#### Your goal
Look through the data below. Pick out the lines holding the string "Example".

#### Extracted data
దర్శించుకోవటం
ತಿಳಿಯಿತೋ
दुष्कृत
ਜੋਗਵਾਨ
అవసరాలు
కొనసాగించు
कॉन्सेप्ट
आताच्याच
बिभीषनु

==

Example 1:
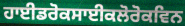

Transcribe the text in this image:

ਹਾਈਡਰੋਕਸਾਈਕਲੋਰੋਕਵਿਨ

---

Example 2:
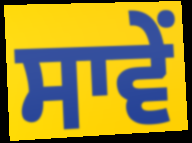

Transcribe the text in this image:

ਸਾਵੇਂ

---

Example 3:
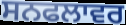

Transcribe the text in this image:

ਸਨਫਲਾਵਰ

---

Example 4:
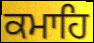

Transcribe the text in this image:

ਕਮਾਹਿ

#### Problem solution
Example 1:
Example 2:
Example 3:
Example 4:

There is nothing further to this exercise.